Several other Democratic candidates, including Warren, Harris and Sens. Cory Booker of New Jersey and Kirsten Gillibrand of New York, co-sponsored Sanders’ 2017 Medicare for All bill and have endorsed the policy as they seek the presidential nomination.

Biden on Friday said he had “pretty profound differences” with Sanders and Harris on health care. Instead of Medicare for All, Biden said, he would prefer to keep former President Barack Obama’s signature health care plan in place and expand it by giving Americans the option to buy into a program like Medicare, while retaining private insurance for those who want it.

Asked by CNN if Harris has been forthcoming enough about her ideas to end private insurance, Biden said: “I’ll let you guys make that judgment.”

Biden called single-payer health plans “hard to explain” to voters worried about what drastic changes to their insurance would mean.

When asked whether Democrats can win the White House with a nominee who advocates Medicare for All, Biden paused for a moment, finally saying: “The answer is, I think what the American people are looking for is something that gives than surety.”
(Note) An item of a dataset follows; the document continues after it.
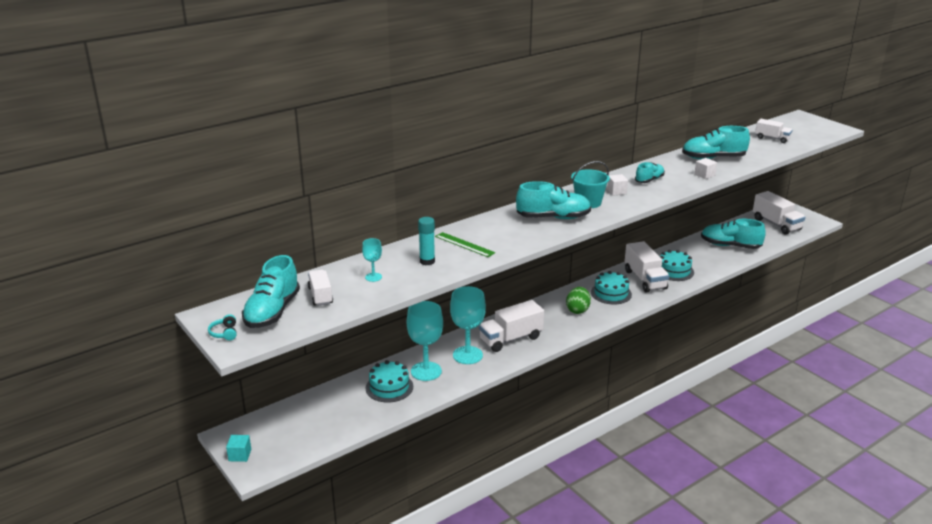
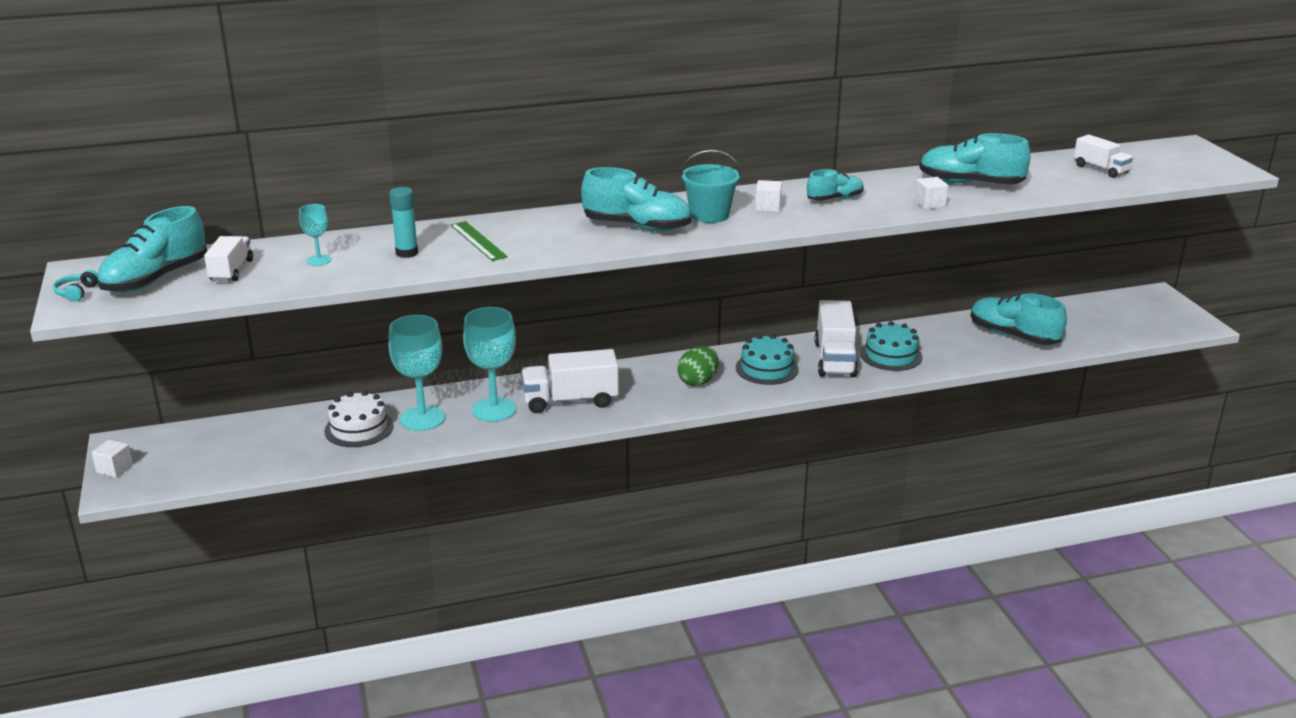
camera: 20 degrees right, 0 degrees up
turquoise cube [226,435,251,462] -> white cube [91,439,133,478]
turquoise cake [365,360,413,402] -> white cake [324,391,394,447]
white truck [753,191,805,235] -> none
“I’m not saying that people will necessarily vote against it,” he said. “Thus far, I think it gets hard to explain it and indicate how you’re going to be OK; there’s going to be nothing missing, as my mother would say, between the cup and the lip.”

Harris backs Medicare for All, but has emphasized that under her plan, private insurance would continue to exist as a supplemental option. She had raised her hand on the Democratic debate stage when candidates were asked if they would eliminate private insurance — but later said she had misheard the question.

Progressive activists and some Medicare for All supporters, frustrated by comments they see as hedging out of fear of the political repercussions of implementing a single-payer plan, have pushed candidates to be more clear that they would end private insurers’ current role in the health care system.

In a veiled swipe at Harris, Sanders said in late June: “Let us all be very clear about this. If you support Medicare for All, you have to be willing to end the greed of the health insurance and pharmaceutical industries. That means boldly transforming our dysfunctional system by ending the use of private health insurance, except to cover nonessential care like cosmetic surgeries.”

Harris aides responded by saying she agreed with Sanders.

Biden said at an earlier event in New Hampshire on Friday that Democrats who back Medicare for All “mean well.”

But, he said, “I don’t want to start over. How many of you out there have had someone you’ve lost to cancer? Or cancer yourself? No time, man. We cannot have a hiatus of six months, a year, two, three, to get something done.”